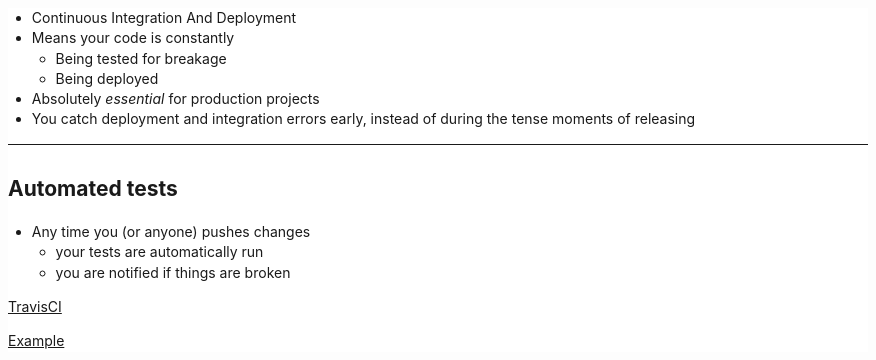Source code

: - Continuous Integration And Deployment
- Means your code is constantly 
  - Being tested for breakage
  - Being deployed
- Absolutely *essential* for production projects
- You catch deployment and integration errors early, instead of during the tense moments of releasing

---

## Automated tests

- Any time you (or anyone) pushes changes
  - your tests are automatically run
  - you are notified if things are broken

[TravisCI](https://github.com/chrisdavies/tech-thoughts/blob/master/travis-ci-is-awesome.md)

[Example](https://github.com/chrisdavies/rlite)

» Try it
Reproduce every line of the items above character for character, and omit the pictures from your answer.

» Answer space
Source code

: - Continuous Integration And Deployment
- Means your code is constantly 
  - Being tested for breakage
  - Being deployed
- Absolutely *essential* for production projects
- You catch deployment and integration errors early, instead of during the tense moments of releasing

---

## Automated tests

- Any time you (or anyone) pushes changes
  - your tests are automatically run
  - you are notified if things are broken

[TravisCI](https://github.com/chrisdavies/tech-thoughts/blob/master/travis-ci-is-awesome.md)

[Example](https://github.com/chrisdavies/rlite)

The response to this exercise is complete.